Sales to Distributors and Resellers – We utilize distributors and
resellers to sell many of our Document Technology products to
end-user customers. Sales to distributors and resellers are generally
recognized as revenue when products are sold to such distributors and
resellers. Distributors and resellers participate in various rebate, price-
protection, cooperative marketing and other programs, and we record
provisions and allowances for these programs as a reduction to revenue
when the sales occur. Similarly, we also record estimates for sales
returns and other discounts and allowances when the sales occur. We
consider various factors, including a review of specific transactions and
programs, historical experience and market and economic conditions
when calculating these provisions and allowances. Approximately 10%
of our revenues include sales to distributors and resellers, and provisions
and allowances recorded on these sales are approximately 20% of the
associated gross revenues.
Revenue Recognition for Services – Percentage-of-Completion
A portion of our Services revenue is recognized using the percentage-
of-completion (“POC”) accounting method. This method requires the
use of estimates and judgment. Approximately 3% of our Services
revenue uses the POC accounting method. Although not significant to
total Services revenue, the percentage-of-completion methodology is
normally applied to certain of our larger and longer term outsourcing
contracts involving system development and implementation services.

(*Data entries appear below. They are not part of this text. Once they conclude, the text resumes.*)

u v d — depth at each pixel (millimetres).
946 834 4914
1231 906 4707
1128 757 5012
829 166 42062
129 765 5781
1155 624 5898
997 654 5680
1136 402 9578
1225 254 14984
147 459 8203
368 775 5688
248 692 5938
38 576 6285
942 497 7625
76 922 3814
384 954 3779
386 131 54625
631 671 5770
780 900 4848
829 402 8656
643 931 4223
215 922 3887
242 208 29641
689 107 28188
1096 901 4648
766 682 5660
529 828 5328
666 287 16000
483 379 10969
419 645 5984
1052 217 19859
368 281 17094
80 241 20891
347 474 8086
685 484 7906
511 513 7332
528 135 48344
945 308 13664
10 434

The POC accounting methodology involves recognizing probable
and reasonably estimable revenue using the percentage of services
completed based on a current cumulative cost to estimated total cost
basis and a reasonably consistent profit margin over the period. Due to
the long-term nature of these arrangements, developing the estimates
of cost often requires significant judgment. Factors that must be
considered in estimating the progress of work completed and ultimate
cost of the projects include, but are not limited to, the availability of
labor and labor productivity, the nature and complexity of the work
to be performed and the impact of delayed performance. If changes
occur in delivery, productivity or other factors used in developing
the estimates of costs or revenues, we revise our cost and revenue
estimates, which may result in increases or decreases in revenues and
costs. Such revisions are reflected in income in the period in which the
facts that give rise to that revision become known. We perform ongoing
profitability analysis of our POC services contracts in order to determine
whether the latest estimates require updating. Key factors reviewed by
the company to estimate the future costs to complete each contract
are future labor costs, future product costs and expected productivity
efficiencies. If at any time these estimates indicate the POC contract
will be unprofitable, the entire estimated loss for the remainder of the
contract is recorded immediately in cost of services.